Hello everyone, I’m Andy, a tea enthusiast.
The process of making oolong tea can be described as a series of water-reduction steps.
As moisture evaporates, hydrolysis and polymerization reactions occur within the tea leaves, creating a captivating aroma and flavor.
During this process, there’s a unique stage known as “Cha Sao,” where the tea leaves exhibit a magical fragrance.
Today, I’d like to share what exactly Cha Sao is.
What is Cha Sao?
Cha Sao refers to the stage during rolling when the tea leaves are soft and still retain moisture.
The leaves appear in long twisted strips, resembling rope, which is why it’s also called “tea ropes”—“Suo” means “rope” in Taiwanese Hokkien.
Is Cha Sao tasty?
Thanks to its partial fermentation, Cha Sao develops an enchanting aroma.
Some describe its scent as similar to mango or longan—sweet and fruity.
Its taste is smooth and sweet without bitterness, and drinking it in large sips is especially satisfying.
When brewed in a Yixing clay teapot, it releases a layered fragrance akin to “liquid perfume.
” However, drinking too much may cause stomach discomfort for some, as the tea may feel too “raw.”
Can you buy Cha Sao?
Years ago, a tea called “Frozen Tea” became popular in the market, which was actually Cha Sao.
Since it contains high moisture and is prone to mold or aroma loss, it must be kept frozen to preserve its quality.

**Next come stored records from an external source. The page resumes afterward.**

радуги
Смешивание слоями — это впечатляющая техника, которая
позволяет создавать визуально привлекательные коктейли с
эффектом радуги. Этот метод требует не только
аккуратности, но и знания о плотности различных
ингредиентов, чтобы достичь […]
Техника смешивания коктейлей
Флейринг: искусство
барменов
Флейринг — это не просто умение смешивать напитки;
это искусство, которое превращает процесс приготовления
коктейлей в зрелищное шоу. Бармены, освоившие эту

Eventually, due to storage challenges and the fact that it caused stomach pain in some drinkers, frozen tea gradually disappeared from the market.
Why doesn’t store-bought tea have Cha Sao’s magical fragrance?
Many of the tea’s aromatic molecules have low boiling points and evaporate easily during heating steps.
For instance, Wen Shan Bao Zhong has a more prominent aroma than ball-rolled oolong tea because it doesn’t go through the heated rolling process.
Ball rolling shapes the tea into tight balls but requires heat, which causes aromatic compounds to dissipate.
Even though Wen Shan Bao Zhong skips prolonged rolling, drying still removes a significant amount of aroma.
That’s why most teas we buy today lack Cha Sao’s unique fragrance.